The pipes in the wall make a whooshing noise. One of the niblings, a straggler, yells as he runs down the hall outside our room.
“Do you?” I keep my tone casual. I shouldn’t care. I wish I didn’t. I want to not.
His irises are almost black as he homes in on my face in the mirror. “Since you’re asking, I do. I think you could blow our cover. I’ve never brought a girl home as beautiful as you.”
I pick at my cuticles to hide the flush. “You’ve never brought a girl home at all,” I remind him.
“Are you really nervous?” he asks. Not like he’s skeptical. Just checking in.
I nod. My hands twitch with the need to fix this, but I’m not sure I can.
“What can I do to make it better?”
It’s like when I played that word association game in the high school cafeteria with my friends: What’s the first thing you think of when you think of Todd?
Kissing.
What can he do?
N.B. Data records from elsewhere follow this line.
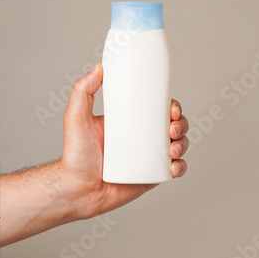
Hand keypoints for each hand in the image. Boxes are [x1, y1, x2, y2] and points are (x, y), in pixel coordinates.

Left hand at [60, 63, 188, 219]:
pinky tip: (175, 165)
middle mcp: (144, 139)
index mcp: (132, 123)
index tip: (172, 109)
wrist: (77, 190)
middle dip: (182, 125)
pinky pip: (175, 170)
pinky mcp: (152, 176)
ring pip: (179, 146)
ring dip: (184, 144)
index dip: (172, 107)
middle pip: (174, 126)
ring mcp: (150, 158)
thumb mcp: (77, 117)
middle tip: (173, 129)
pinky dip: (181, 166)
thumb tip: (99, 67)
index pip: (159, 110)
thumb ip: (82, 90)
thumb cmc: (75, 156)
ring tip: (173, 149)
The first thing that comes to mind is lying beside him last night, how my skin vibrated at his proximity. The way he kisses, like it’s the most important thing he’ll ever do.
Jade’s voice is in my head, entreating me to let him dick me down.
Maybe he sees the flush in my cheeks or how I sneak a glance at his hand, still gripping the marble, because Nick straightens behind me and places his hand gently on my hip. Then he asks again, “What do you need, Jasmine?”
It’s not about what I need. Maybe it’s about what I deserve. I think of him on his knees, his lie. The way he played me for a fool.
I clear my throat. The hairs too short for my ponytail tickle the back of my neck.
He presses in behind me.
The words are stuck in my throat. For once, I don’t want to be the uptight girl, high-strung, in her head. “I need a way to… I need to relax a little.”
This bathing suit doesn’t leave much to the imagination, but he looks at me like I’ve hidden secrets beneath my skin.